(Collected data)
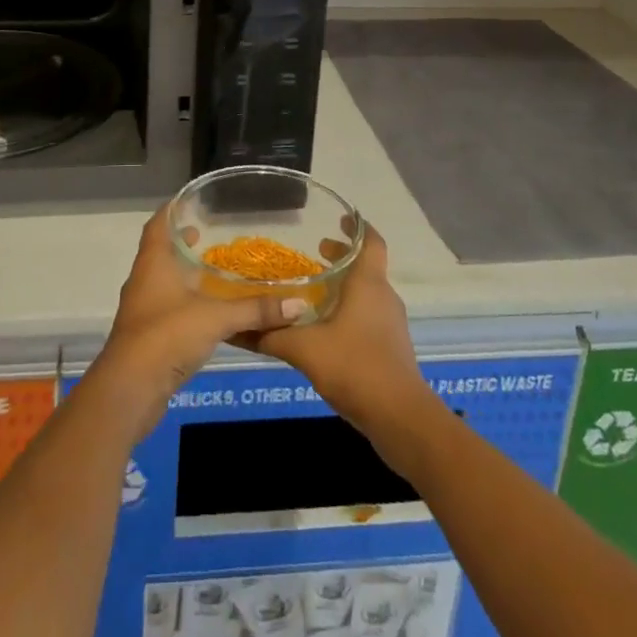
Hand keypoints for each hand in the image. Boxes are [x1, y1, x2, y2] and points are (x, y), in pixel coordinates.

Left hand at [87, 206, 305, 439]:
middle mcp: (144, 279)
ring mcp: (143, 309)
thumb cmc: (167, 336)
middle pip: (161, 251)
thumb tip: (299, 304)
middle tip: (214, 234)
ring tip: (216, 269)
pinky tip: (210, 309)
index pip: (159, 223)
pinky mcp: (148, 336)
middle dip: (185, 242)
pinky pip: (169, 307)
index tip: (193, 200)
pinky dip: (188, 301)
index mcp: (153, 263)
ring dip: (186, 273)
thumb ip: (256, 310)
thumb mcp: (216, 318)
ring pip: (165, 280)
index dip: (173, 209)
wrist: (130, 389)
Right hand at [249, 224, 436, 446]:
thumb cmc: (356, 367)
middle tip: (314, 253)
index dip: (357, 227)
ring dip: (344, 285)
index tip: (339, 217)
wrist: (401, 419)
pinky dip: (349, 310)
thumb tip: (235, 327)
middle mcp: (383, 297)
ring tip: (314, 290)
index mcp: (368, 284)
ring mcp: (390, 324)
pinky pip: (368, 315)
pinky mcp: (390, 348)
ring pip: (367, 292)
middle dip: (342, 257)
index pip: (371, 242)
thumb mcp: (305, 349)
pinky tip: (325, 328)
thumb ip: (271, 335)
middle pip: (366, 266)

■ Requirement
In the entries above, tally the lines that hold the string "index" and give only the count.

■ Output of the task
8